Gli altri tagli alle detrazioni
Resta in vigore un altro elemento che complica ulteriormente il quadro: la progressiva riduzione delle detrazioni per chi supera i 75.000 euro di reddito annuo. Le detrazioni massime vengono ridotte attraverso un sistema che considera il numero di figli a carico e che limita la quota di spese detraibili. Il tetto passa da 14.000 euro per chi supera i 75.000 euro di reddito, a 8.000 euro per chi oltrepassa i 100.000, fino a ridursi ulteriormente per chi supera i 120.000, fino ad azzerarsi del tutto oltre i 240.000 euro. A ciò si aggiunge la probabile conferma della restituzione dei 260 euro già prevista per chi supera i 50.000 euro.

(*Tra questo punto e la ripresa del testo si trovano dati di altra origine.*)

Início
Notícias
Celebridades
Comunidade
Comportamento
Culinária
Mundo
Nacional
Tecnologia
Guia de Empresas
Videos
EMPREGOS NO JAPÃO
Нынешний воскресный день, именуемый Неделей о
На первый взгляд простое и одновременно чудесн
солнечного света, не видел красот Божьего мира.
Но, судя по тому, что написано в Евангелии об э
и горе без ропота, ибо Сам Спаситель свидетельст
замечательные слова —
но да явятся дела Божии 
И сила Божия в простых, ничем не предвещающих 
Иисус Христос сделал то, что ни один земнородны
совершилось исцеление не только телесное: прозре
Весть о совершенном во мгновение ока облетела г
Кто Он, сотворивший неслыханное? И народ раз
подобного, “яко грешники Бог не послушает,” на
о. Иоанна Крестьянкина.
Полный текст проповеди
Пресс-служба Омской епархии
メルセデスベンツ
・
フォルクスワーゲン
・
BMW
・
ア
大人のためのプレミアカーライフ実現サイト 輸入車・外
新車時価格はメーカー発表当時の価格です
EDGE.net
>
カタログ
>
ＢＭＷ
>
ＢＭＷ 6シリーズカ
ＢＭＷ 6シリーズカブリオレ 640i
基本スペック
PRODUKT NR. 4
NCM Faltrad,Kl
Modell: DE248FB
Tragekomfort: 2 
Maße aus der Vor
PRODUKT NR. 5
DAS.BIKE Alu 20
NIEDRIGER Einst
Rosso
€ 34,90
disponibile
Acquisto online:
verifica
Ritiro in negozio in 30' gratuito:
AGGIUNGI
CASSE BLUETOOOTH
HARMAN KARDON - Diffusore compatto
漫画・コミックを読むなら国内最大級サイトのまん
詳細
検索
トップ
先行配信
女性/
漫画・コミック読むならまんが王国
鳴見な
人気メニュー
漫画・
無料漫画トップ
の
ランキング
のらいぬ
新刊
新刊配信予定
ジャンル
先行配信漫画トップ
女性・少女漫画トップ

E per i redditi oltre i 200.000 euro, alla restituzione dei 260 euro si sommerà anche quella dei 440 euro legata al taglio Irpef 2026. Per chi ha redditi medio-alti, dunque, il calcolo diventa sempre più complesso: i contribuenti dovranno verificare con precisione in dichiarazione quanto del taglio Irpef sarà realmente mantenuto.
Le criticità
La rimodulazione delle aliquote, anche se pensata per alleggerire la pressione fiscale sui redditi medi, presenta diversi problemi. Altroconsumo evidenzia innanzitutto il rischio di disparità di trattamento: a parità di reddito, due contribuenti potrebbero trovarsi con benefici diversi a seconda delle spese detraibili sostenute. Chi non ha spese da portare in detrazione terrà per sé tutto il vantaggio, mentre chi ha spese rilevanti come scuola, mutuo o spese mediche potrebbe vedere ridotti i rimborsi e quindi il beneficio netto. Un altro effetto collaterale riguarda il possibile aumento dell’economia sommersa: se le detrazioni diventano meno convenienti, alcune persone potrebbero essere meno incentivate a chiedere fatture o documentazione, con conseguente perdita di gettito per lo Stato. C’è poi il problema dell’incertezza sul netto: molti contribuenti non riusciranno a capire fino alla dichiarazione dei redditi quale sarà il guadagno reale derivante dal taglio dell’aliquota. Infine, il sistema fiscale rischia di diventare ancora più complicato: tra nuove aliquote, restituzioni, limiti alle detrazioni e meccanismi di compensazione, diventa sempre più difficile capire quanto si paga e quanto si risparmia veramente.
Molto critico il giudizio di Federico Cavallo, Responsabile Relazioni Esterne di Altroconsumo. Secondo lui, la riforma evidenzia «l’assenza di una strategia economica chiara» e lascia fuori dai benefici proprio i redditi più bassi, che avevano già ottenuto un vantaggio nel 2024. I redditi tra 50.000 e 200.000 euro sono quelli che otterrebbero il maggior risparmio, ma Cavallo ricorda che la cifra media – circa 440 euro – difficilmente avrà un impatto sulle abitudini di spesa delle famiglie più abbienti. Inoltre molti contribuenti con redditi medio-alti vedranno il proprio vantaggio ridursi significativamente a causa dei tagli alle detrazioni, fino a poche decine di euro. «È una misura che dà con una mano e toglie con l’altra», osserva Cavallo, sottolineando che l’intervento non produrrà effetti sulla crescita del Pil né sulla fiducia delle famiglie e delle imprese.